The looming shortage of primary care providers has long been a cause for concern in the health care industry. A 2016 Association of American Medical Colleges (AAMC) study, for example, projected a shortage of as many as 94,700 physicians of all specialties by 2025—including as many as 35,600 primary care physicians. One way to alleviate this shortage, of course, is through telehealth. But how many primary care providers are currently taking advantage of these technologies? According to a new study of telehealth usage among family physicians (as first reported by mHealth Intelligence) published in the Journal of the American Board of Family Medicine (JABFM), while overall utilization is still relatively low, rural providers have increasingly been bringing telehealth into their practices.

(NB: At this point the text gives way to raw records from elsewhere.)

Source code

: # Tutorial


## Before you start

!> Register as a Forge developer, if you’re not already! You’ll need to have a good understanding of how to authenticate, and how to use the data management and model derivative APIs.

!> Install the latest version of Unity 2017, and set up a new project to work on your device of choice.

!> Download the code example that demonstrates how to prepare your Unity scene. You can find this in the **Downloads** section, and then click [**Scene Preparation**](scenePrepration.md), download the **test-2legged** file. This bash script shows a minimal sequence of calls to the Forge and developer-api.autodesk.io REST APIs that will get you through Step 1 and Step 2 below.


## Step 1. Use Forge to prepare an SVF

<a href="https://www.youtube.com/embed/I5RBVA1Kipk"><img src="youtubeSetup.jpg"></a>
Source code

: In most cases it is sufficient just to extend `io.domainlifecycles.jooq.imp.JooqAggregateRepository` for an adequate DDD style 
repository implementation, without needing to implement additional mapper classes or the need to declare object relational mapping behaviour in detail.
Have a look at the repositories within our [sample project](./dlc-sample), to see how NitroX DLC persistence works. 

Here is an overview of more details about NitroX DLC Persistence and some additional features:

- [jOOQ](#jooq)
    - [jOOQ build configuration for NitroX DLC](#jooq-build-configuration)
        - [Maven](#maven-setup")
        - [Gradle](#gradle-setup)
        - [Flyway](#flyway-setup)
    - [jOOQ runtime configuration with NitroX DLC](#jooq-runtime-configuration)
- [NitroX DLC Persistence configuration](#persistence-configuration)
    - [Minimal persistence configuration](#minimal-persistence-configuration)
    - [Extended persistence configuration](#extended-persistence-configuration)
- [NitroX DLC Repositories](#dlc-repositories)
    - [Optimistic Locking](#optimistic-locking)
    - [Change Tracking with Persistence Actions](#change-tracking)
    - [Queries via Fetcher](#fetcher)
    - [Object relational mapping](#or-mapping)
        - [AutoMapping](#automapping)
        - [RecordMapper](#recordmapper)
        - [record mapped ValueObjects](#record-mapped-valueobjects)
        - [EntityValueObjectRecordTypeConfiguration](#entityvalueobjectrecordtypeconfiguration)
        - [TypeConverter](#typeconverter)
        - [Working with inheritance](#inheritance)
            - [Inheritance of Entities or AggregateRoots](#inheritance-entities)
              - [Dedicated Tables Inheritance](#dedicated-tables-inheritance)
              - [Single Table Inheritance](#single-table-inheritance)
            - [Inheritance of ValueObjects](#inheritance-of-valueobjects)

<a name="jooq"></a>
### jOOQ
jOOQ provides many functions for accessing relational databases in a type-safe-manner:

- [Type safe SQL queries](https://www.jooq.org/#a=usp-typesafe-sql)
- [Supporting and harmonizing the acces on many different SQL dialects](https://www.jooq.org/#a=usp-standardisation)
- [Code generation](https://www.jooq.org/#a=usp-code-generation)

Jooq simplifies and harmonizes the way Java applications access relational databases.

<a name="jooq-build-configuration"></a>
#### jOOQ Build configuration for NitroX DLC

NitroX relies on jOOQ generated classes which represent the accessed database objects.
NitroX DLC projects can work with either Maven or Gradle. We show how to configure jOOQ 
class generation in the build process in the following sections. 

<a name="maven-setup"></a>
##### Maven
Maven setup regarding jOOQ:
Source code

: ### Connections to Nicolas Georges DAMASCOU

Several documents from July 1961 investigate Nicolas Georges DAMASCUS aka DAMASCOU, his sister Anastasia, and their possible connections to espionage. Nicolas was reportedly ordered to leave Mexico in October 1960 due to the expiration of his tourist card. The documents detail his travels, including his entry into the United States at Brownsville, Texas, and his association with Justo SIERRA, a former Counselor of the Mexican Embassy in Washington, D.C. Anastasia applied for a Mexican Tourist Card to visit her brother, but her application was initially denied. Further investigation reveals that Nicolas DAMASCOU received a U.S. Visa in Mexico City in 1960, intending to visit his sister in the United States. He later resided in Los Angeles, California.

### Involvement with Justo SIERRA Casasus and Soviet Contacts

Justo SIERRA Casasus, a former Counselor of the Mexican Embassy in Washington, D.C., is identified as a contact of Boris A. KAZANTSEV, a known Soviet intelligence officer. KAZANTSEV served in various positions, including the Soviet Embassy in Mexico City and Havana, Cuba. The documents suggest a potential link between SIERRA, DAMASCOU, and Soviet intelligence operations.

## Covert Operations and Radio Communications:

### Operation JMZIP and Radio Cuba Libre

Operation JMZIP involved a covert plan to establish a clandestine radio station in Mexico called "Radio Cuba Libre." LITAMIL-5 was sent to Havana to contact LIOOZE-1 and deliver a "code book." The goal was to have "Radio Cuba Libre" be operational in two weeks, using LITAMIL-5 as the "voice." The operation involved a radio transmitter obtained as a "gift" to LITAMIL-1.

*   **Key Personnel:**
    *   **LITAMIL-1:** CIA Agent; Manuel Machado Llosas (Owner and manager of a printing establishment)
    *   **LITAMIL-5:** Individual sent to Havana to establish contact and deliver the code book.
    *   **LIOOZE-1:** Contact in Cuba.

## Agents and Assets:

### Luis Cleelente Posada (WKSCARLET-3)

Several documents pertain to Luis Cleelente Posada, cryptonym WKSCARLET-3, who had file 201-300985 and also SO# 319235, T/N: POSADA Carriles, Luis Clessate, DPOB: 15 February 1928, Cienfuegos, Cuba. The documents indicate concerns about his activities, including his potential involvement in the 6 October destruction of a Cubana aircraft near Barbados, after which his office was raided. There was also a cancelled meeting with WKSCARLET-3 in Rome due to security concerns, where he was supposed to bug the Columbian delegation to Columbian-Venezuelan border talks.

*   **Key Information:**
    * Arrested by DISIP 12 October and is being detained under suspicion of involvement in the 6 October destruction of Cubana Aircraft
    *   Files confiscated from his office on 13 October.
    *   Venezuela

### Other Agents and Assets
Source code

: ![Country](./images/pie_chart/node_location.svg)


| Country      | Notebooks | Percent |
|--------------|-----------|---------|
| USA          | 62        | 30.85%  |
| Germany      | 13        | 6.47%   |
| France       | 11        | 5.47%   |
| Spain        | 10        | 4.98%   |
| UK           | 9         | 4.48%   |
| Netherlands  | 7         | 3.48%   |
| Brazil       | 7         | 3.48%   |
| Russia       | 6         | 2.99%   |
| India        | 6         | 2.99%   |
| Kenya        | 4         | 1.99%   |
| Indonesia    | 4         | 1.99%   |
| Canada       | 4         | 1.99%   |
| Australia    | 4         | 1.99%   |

The study’s authors surveyed a representative sample of family physicians, asking whether they had used telehealth in the past year, among other questions. Respondents practicing in rural communities were three times more likely than their counterparts in urban settings to have recently utilized telehealth technologies, as were providers who worked in larger practices that were part of a hospital or health system. In terms of how they utilized it in their practice, more than half (55 percent) of respondents said that they had used telehealth for diagnostic purposes, with chronic disease management and follow-up visits also on the list of common reasons for use. Finally, and notably, very few respondents who reported having used telehealth in the past year had done so frequently, with nearly half saying they had used it between one and five times.

Of course, as anyone who follows the telehealth industry knows, there are still barriers to more widespread utilization. Among the family physicians surveyed, the (familiar) central challenges tended to lie in lack of training, cost, and limited reimbursement—particularly with those providers who were not part of integrated health systems. However, the study’s authors are optimistic that these difficulties can be overcome through regulatory and policy changes. “To address issues of reimbursement, governmental and private payers could engage in outreach efforts to increase awareness of their current allowed payments for telehealth and either expand the types of telehealth services currently eligible for payment or develop new ways to reimburse telehealth services,” they suggest. In terms of improving provider training, “One suggestion…is for family medicine residency programs to ensure that graduating residents are offered opportunities to use telehealth services.” Taken together, the authors believe that these changes could allow telehealth to further take hold among primary care providers and their patients.